**WHAT YOU SHOULD DO**
Print the passage on eating disorders word for word, from "In addition, Hispanics" up to and including "an eating disorder.".

**TEXT PASSAGE**
[Start of Attachment]

In addition, Hispanics reported the highest rates of bulimia, while Whites reported the highest rates of anorexia.   The majority who had an eating disorder also met criteria for at least one other psychiatric disorder such as depression. Each eating disorder was associated with higher levels of suicidal thinking compared to those without an eating disorder.

The prevalence of these disorders and their association with coexisting disorders, role impairment, and suicidal thinking suggest that eating disorders represent a major public health concern. In addition, the significant rates of subthreshold eating conditions support the notion that eating disorders tend to exist along a spectrum and may be better recognized by doctors if they included a broader range of symptoms. In addition, the findings clearly underscore the need for better access to treatment specifically for eating disorders.

[End of Attachment]

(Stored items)

[Start of Attachment]

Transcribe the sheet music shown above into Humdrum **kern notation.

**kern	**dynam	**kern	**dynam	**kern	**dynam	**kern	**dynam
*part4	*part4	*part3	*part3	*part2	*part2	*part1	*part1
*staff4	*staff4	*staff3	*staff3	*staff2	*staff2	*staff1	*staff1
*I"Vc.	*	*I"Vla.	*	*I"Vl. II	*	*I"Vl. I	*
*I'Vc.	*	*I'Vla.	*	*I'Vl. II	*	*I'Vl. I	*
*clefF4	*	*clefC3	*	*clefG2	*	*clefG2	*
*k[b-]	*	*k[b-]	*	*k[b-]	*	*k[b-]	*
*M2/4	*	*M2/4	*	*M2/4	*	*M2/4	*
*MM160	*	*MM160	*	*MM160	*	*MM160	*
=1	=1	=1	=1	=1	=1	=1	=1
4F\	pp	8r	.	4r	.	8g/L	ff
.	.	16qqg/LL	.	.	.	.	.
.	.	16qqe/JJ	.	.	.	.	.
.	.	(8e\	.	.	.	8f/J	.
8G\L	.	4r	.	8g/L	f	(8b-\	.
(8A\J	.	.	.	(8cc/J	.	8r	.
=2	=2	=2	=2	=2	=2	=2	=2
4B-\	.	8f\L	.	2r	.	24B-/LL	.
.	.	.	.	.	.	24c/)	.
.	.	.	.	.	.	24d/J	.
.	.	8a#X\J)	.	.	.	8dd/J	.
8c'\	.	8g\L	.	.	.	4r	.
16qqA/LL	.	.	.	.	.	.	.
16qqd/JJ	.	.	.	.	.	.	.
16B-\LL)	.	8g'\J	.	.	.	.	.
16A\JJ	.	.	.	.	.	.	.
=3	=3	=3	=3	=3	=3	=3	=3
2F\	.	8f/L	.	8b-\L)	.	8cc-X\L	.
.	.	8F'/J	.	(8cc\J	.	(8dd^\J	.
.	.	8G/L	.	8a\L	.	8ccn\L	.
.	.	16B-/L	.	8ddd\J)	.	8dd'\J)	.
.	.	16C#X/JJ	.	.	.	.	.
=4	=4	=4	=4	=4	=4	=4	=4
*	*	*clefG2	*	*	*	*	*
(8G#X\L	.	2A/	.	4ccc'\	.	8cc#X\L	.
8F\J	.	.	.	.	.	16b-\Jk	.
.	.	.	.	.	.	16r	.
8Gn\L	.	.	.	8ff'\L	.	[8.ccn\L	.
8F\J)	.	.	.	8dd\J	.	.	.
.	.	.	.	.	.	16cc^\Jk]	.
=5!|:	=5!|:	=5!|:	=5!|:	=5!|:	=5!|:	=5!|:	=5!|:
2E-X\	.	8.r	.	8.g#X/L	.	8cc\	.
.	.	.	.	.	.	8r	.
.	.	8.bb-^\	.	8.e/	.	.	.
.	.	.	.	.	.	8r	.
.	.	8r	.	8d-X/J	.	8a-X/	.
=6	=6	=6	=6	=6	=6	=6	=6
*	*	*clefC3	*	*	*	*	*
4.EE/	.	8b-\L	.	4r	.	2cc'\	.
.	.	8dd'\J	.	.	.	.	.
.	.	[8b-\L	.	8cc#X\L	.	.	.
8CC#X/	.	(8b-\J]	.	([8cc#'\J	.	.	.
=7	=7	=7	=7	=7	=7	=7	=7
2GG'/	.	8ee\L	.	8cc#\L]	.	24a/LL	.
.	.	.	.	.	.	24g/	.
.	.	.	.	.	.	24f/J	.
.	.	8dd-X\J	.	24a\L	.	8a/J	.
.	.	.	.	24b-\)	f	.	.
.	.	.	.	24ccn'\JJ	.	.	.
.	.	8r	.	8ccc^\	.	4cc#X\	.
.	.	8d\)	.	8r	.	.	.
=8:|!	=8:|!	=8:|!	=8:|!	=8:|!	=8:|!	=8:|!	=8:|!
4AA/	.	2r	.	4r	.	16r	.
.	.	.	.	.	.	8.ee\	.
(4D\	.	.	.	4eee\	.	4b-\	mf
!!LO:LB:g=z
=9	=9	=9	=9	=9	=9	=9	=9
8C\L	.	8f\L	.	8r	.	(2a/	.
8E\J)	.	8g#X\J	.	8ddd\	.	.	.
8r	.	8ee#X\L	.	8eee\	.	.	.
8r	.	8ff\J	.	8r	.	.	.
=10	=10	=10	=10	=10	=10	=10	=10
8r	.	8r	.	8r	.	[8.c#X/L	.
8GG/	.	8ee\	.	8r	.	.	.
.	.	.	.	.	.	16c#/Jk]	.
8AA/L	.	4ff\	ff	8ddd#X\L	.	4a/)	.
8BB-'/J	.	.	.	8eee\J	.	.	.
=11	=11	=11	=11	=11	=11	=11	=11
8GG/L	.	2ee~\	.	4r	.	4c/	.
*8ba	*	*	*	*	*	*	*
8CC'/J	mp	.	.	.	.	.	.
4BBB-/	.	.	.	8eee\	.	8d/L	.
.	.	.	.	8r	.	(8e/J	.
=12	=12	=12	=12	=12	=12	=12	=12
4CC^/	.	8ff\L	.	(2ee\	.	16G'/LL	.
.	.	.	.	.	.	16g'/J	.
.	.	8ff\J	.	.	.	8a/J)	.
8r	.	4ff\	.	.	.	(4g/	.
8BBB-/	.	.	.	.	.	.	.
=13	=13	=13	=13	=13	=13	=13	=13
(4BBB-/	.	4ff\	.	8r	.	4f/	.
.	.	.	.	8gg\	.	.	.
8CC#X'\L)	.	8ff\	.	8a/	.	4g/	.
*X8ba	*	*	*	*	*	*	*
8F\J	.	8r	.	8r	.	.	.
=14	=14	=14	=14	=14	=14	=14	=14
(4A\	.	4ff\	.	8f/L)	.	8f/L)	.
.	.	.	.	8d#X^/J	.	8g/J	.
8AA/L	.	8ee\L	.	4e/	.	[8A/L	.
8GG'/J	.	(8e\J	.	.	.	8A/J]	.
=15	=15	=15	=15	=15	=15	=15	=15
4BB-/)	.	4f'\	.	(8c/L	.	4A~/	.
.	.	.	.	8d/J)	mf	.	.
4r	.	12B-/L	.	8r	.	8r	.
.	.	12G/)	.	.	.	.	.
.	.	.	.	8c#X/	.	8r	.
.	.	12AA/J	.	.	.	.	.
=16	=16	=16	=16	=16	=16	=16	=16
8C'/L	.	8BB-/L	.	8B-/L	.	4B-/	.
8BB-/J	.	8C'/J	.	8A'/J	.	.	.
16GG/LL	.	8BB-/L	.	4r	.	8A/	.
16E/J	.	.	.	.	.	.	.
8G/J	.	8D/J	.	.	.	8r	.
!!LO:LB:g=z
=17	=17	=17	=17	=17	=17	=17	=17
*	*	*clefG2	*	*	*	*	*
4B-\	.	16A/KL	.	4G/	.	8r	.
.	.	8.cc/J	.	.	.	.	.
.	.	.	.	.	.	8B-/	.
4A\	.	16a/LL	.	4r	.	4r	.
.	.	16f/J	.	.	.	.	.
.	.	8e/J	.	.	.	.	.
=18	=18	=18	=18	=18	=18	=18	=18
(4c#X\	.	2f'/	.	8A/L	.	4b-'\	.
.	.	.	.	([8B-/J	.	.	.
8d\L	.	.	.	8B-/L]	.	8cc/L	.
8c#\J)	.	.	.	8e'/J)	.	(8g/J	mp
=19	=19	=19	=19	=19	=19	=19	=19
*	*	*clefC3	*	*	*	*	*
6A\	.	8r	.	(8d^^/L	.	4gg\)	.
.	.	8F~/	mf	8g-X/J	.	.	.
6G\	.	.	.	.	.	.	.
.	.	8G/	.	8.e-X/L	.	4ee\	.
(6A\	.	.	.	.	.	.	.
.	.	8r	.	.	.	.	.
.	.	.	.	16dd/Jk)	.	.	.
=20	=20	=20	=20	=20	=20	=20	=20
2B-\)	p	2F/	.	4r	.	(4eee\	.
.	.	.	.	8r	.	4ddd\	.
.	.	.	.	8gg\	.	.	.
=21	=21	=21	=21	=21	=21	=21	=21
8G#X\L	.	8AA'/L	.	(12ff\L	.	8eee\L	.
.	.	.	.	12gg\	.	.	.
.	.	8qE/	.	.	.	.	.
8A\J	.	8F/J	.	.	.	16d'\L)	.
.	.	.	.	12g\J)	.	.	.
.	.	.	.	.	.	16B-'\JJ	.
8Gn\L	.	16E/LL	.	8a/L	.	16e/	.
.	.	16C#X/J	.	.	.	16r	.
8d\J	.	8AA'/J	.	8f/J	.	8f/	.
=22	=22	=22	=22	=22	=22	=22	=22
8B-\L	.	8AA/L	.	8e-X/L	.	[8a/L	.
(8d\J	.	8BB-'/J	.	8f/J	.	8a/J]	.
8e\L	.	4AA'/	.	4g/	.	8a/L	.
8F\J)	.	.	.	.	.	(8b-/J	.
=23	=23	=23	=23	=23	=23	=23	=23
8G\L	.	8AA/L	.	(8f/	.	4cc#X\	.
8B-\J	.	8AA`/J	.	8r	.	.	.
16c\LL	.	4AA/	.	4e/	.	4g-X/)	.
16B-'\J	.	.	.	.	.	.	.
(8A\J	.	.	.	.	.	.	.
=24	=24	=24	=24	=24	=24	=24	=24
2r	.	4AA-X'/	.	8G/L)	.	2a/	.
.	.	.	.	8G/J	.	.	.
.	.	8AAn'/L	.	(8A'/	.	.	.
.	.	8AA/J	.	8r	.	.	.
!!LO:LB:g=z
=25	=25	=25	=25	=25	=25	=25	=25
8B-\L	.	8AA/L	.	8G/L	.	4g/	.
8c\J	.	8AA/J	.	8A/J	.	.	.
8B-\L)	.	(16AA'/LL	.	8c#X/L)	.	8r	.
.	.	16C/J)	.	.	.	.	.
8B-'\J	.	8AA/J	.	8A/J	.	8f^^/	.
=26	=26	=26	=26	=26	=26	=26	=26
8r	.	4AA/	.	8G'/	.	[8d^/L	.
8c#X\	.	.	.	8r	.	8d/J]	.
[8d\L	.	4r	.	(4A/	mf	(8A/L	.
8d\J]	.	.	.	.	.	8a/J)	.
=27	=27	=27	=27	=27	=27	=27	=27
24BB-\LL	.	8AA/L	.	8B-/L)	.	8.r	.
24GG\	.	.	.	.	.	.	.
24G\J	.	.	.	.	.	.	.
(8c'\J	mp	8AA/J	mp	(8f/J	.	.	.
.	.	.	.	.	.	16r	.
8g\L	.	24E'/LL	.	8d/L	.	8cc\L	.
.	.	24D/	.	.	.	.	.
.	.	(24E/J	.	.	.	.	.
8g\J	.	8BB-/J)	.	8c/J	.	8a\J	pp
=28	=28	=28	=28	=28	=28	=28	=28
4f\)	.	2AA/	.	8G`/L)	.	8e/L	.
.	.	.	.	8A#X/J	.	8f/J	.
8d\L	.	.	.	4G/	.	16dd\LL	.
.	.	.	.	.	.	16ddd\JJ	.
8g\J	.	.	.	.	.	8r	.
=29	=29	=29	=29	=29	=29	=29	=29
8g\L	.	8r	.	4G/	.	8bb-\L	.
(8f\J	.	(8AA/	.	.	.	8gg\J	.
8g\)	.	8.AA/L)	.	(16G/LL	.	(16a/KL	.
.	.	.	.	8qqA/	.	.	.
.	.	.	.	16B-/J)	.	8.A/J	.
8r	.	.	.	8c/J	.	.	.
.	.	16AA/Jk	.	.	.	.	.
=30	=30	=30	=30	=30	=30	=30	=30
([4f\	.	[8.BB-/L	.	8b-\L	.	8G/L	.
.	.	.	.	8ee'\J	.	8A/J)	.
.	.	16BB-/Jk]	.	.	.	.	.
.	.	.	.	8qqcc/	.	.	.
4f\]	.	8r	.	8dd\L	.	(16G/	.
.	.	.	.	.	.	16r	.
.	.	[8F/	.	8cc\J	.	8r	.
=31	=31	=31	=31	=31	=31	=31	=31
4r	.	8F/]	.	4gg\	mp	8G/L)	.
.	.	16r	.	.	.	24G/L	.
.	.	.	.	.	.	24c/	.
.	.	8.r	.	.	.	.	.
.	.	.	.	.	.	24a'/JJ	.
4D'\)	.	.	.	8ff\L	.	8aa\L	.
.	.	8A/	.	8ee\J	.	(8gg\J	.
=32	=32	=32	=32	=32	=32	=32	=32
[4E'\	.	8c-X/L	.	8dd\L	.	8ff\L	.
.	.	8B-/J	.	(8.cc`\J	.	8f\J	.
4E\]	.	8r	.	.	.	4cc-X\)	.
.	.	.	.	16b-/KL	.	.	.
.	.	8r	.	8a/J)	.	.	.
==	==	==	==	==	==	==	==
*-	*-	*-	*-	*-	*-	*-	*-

[End of Attachment]

**RESULT FOR THIS EXERCISE**
In addition, Hispanics reported the highest rates of bulimia, while Whites reported the highest rates of anorexia.   The majority who had an eating disorder also met criteria for at least one other psychiatric disorder such as depression. Each eating disorder was associated with higher levels of suicidal thinking compared to those without an eating disorder.